Obstruktive Schlafapnoe
Bei der obstruktiven Schlafapnoe verhält es sich mit einer Prävalenz von 55% bis 86% ähnlich. Haben die Betroffen zusätzlich Übergewicht, steigt die Häufigkeit weiter. Im Gegenzug dazu werden gemäß der ausgewerteten Studien jedoch nur 18% der Betroffenen überhaupt erkannt. Wenn korrekt diagnostiziert, kann der Unterschied zwischen einer schweren obstruktiven Schlafapnoe und einer milden Form im HbA1c etwa 11 mmol/mol (1%) betragen. Auch Herz-Kreislauf-Erkrankungen können dadurch begünstigt werden (HR 2,2; 95%-KI 1,2-3,9), ebenso Herzversagen (HR 3,5; 95%-KI 1,4-9,0).
Restless-Leg-Syndrom
Auch das Restless-Leg-Syndrom tritt bei Typ-2-Diabetes gehäuft auf und zeigt eine höhere Prävalenz (8-45%) als in der allgemeinen Bevölkerung.
Wie häufig jedoch zirkadiane Schlaf-Wach-Rhythmusstörungen, zentralnervöse Störungen mit Tagesschläfrigkeit oder Parasomnien bei T2DM sind, lässt sich nicht sagen. Dazu konnte das Forscherinnenteam keine Studien finden.
Einfluss auf den Blutzucker
Gleichzeitig zeigten mehrere cross-sektionale und prospektive Studien, dass sich Schlafstörungen negativ auf die Gesundheit auswirken können. Dieser Effekt fand sich in mindestens einem Diabetesbereich. Besonders betroffen war die Kontrolle des Blutzuckers. Insomnie ist beispielsweise assoziiert mit erhöhten HbA1c-Werten (2,51 mmol/mol [0,23%]; 95%-KI 1,1-4,4 [0,1%-0,4%]) und einem höheren Nüchternblutzucker (0,4 mmol/l; 95%-KI 0,2-0,7).
Behandlung der Schlafstörungen
Jede Schlafstörung sollte behandelt werden, um Folgeschäden zu vermeiden. Das gilt für alle Patientinnen und Patienten, unabhängig davon, ob sie einen Typ-2-Diabetes haben oder nicht. Jede Therapie kann jedoch auch Nebenwirkungen verursachen und besonders bei einer bestehenden Vorerkrankung Probleme hervorrufen. Wie sich eine Behandlung von Schlafstörungen auf den T2DM auswirkt, ist jedoch wenig bekannt. Randomisiert-kontrollierte Studien, die den Effekt auf den T2DM untersuchen, sind selten und meist mit wenigen Teilnehmenden oder qualitativ nicht ausreichend.
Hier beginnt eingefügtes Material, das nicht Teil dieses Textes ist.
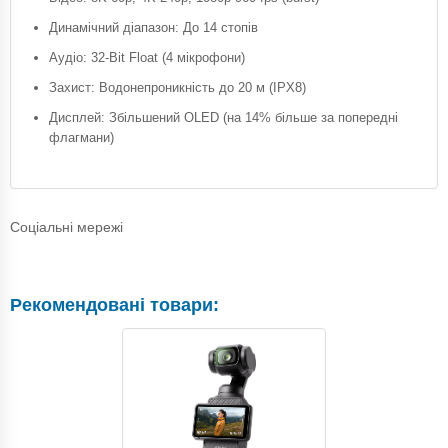
Динамічний діапазон: До 14 стопів
Аудіо: 32-Bit Float (4 мікрофони)
Захист: Водонепроникність до 20 м (IPX8)
Дисплей: Збільшений OLED (на 14% більше за попередні
флагмани)
Соціальні мережі
Рекомендовані товари:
Pharmakologische Therapien
Besonders pharmakologische Therapien können den Diabetes beeinflussen. Wie sich beispielsweise Schlaftabletten auf die Blutzuckerkontrolle auswirken, ist jedoch nicht erforscht. Einzig zu Melatonin als schlafanstoßendem Medikament finden sich Studien: Teilweise fördert es die Schlafqualität und wirkt sich positiv auf den HbA1c aus. Bei Menschen mit der häufigen 1B-Variante des Melatoninrezeptors könnte jedoch auch das genaue Gegenteil der Fall sein, denn diese Variante wird mit einer gestörten Insulinsekretion in Verbindung gebracht.
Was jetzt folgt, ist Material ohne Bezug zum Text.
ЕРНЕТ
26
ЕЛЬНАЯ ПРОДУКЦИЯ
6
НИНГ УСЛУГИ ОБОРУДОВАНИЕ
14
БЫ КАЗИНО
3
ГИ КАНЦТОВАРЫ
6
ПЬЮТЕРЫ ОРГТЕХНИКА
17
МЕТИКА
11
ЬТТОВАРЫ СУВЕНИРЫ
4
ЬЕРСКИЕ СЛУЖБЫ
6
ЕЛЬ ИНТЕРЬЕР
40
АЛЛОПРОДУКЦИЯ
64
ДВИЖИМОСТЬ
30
Nichtmedikamentöse Maßnahmen
Nicht jede Schlafstörung bedarf jedoch einer pharmakologischen Therapie. Viele Formen wie die obstruktive Schlafstörung beispielsweise werden durch Hilfsmittel wie die CPAP-Maske oder mandibuläre Devices behandelt. Obwohl besonders die CPAP-Maske zwar die Schlafqualität der Betroffenen deutlich verbessert, ist die Studienlage zu den Effekten auf den T2DM jedoch ebenfalls wenig aussagekräftig.
Nur konventionelle Therapien wie Gewichtsreduktion, Schlafedukation und kognitive Verhaltenstherapien scheinen effektiv darin zu sein, den Schlaf und die Gesundheit bei T2DM zu verbessern. Das trifft besonders auf die obstruktive Schlafapnoe zu. Sie profitiert stark von einer Gewichtsreduktion.
Fazit
In dem Review wird klar, dass Schlafstörungen bei Menschen mit T2DM häufiger auftreten und sich negativ auf die Gesundheit auswirken. Die Studienlage ist dünn, werden Schlafstörungen jedoch behandelt, ließe sich eventuell ein Fortschreiten der Diabeteserkrankung verhindern oder verlangsamen. Deshalb sollte gerade bei T2DM, so die Studienautoren, versucht werden, Schlafstörungen (frühzeitig) zu diagnostizieren und zu behandeln. Dies betrifft besonders die obstruktive Schlafapnoe. So könnte nicht nur die Gesundheit verbessert werden, sondern auch die Lebensqualität.